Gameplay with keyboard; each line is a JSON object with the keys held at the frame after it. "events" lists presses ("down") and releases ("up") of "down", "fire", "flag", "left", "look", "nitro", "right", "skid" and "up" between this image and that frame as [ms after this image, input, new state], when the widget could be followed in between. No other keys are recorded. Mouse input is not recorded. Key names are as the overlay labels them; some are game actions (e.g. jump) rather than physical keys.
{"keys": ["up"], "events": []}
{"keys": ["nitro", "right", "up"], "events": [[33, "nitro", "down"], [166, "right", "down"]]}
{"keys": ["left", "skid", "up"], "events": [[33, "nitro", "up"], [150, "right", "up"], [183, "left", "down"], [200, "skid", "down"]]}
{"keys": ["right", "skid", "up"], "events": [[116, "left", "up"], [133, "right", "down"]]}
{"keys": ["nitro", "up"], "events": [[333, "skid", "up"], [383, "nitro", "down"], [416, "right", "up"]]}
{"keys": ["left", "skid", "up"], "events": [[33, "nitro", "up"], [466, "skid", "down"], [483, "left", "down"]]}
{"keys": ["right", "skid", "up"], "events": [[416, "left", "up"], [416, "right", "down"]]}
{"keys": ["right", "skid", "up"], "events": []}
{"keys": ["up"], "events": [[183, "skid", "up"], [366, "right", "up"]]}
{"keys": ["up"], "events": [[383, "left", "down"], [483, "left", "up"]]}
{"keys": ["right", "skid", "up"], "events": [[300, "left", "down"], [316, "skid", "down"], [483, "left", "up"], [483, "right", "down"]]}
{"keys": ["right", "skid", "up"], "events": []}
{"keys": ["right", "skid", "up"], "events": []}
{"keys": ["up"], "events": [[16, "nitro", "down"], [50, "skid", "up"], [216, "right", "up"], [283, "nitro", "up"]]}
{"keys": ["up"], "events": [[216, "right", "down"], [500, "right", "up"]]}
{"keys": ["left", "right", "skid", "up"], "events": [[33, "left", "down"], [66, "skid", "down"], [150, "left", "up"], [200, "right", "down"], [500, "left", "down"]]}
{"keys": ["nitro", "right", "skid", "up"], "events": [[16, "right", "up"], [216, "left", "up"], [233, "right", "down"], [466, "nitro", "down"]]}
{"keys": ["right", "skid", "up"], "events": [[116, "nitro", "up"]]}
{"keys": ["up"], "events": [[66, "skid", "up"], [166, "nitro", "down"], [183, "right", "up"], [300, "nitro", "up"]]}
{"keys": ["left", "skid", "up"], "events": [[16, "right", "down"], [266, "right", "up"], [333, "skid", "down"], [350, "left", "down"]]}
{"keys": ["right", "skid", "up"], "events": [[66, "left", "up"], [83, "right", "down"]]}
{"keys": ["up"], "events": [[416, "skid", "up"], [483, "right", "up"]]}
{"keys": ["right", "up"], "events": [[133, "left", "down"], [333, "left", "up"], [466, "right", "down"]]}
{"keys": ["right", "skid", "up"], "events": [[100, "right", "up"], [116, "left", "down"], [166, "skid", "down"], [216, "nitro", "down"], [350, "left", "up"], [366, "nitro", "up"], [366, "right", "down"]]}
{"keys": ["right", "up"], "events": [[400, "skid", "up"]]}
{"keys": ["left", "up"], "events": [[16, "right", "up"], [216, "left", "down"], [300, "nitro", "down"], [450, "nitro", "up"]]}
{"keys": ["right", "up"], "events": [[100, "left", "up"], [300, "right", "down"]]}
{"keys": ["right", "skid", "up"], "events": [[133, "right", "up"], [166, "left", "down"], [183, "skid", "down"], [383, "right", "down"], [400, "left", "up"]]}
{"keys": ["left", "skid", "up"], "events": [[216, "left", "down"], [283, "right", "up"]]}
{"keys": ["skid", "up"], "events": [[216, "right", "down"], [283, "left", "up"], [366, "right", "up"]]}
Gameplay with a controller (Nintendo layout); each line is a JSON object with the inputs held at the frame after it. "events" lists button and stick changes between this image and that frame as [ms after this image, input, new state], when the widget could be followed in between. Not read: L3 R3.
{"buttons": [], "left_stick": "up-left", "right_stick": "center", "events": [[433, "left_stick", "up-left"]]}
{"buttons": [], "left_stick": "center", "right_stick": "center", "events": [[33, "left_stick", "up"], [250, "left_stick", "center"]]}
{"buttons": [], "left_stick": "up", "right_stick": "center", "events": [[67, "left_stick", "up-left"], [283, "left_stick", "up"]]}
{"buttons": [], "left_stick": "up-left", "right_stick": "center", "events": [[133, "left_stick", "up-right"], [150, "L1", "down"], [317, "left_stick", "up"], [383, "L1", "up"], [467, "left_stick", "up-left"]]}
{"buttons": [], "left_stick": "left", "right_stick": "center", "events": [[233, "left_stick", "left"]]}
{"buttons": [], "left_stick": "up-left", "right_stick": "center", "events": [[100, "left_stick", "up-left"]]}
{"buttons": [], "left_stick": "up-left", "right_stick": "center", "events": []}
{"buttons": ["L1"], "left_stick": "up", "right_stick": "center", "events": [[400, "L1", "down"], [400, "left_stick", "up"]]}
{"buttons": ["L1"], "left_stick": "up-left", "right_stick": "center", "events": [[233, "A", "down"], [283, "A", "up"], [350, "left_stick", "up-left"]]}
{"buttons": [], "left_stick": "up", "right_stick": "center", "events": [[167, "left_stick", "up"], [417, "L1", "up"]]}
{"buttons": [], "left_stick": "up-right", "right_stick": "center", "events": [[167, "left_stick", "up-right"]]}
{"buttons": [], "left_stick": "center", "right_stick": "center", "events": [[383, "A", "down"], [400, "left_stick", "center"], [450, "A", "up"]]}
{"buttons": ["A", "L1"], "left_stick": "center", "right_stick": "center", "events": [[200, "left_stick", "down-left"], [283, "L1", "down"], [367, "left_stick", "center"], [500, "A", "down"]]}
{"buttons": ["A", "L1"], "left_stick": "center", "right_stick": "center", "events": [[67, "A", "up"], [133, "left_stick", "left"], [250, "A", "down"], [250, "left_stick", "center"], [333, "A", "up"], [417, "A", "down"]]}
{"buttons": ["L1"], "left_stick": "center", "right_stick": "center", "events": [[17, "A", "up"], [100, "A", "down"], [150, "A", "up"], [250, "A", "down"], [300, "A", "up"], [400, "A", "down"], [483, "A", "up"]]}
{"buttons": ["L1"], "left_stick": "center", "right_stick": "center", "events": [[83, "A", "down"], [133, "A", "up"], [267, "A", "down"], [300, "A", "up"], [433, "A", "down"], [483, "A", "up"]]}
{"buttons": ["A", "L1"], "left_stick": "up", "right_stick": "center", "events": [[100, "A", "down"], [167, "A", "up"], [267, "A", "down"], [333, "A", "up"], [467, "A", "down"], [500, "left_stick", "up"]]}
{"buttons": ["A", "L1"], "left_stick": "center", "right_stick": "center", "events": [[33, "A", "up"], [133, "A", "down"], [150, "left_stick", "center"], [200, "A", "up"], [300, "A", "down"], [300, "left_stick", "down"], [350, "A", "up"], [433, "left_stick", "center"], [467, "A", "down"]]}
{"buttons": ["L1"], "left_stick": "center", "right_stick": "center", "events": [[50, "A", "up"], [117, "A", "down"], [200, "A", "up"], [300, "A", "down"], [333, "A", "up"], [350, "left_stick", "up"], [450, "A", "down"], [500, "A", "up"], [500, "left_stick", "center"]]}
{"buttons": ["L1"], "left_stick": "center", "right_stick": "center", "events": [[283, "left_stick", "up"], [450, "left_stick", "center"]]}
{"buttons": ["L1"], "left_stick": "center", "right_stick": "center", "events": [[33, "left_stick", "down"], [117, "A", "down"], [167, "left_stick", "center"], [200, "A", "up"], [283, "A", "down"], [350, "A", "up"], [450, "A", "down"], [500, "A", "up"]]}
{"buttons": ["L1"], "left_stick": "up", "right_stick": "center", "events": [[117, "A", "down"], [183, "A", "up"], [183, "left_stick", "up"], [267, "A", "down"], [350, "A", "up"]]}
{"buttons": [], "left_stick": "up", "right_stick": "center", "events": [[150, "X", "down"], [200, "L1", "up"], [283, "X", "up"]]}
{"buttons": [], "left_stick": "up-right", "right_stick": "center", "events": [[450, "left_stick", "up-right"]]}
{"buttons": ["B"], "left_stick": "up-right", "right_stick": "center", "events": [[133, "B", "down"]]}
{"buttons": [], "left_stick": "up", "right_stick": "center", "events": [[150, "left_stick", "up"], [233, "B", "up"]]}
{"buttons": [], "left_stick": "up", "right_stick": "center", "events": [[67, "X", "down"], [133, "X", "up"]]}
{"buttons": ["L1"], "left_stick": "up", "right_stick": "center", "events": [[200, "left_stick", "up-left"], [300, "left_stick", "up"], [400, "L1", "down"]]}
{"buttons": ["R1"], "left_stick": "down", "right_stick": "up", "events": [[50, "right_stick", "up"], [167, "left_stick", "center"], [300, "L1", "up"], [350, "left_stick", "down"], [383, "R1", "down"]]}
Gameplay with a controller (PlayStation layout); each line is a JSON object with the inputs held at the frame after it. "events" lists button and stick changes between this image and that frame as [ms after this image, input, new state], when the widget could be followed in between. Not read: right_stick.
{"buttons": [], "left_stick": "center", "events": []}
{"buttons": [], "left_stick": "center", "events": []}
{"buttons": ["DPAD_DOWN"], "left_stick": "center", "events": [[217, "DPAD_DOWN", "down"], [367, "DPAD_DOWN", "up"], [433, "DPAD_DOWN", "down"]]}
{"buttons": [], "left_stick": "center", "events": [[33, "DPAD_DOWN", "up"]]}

_TASK BRIEF_. The lines holding the string "that" in the listing above are what you should copy out.

_SOLUTION TO THIS PROBLEM_.
Gameplay with keyboard; each line is a JSON object with the keys held at the frame after it. "events" lists presses ("down") and releases ("up") of "down", "fire", "flag", "left", "look", "nitro", "right", "skid" and "up" between this image and that frame as [ms after this image, input, new state], when the widget could be followed in between. No other keys are recorded. Mouse input is not recorded. Key names are as the overlay labels them; some are game actions (e.g. jump) rather than physical keys.
Gameplay with a controller (Nintendo layout); each line is a JSON object with the inputs held at the frame after it. "events" lists button and stick changes between this image and that frame as [ms after this image, input, new state], when the widget could be followed in between. Not read: L3 R3.
Gameplay with a controller (PlayStation layout); each line is a JSON object with the inputs held at the frame after it. "events" lists button and stick changes between this image and that frame as [ms after this image, input, new state], when the widget could be followed in between. Not read: right_stick.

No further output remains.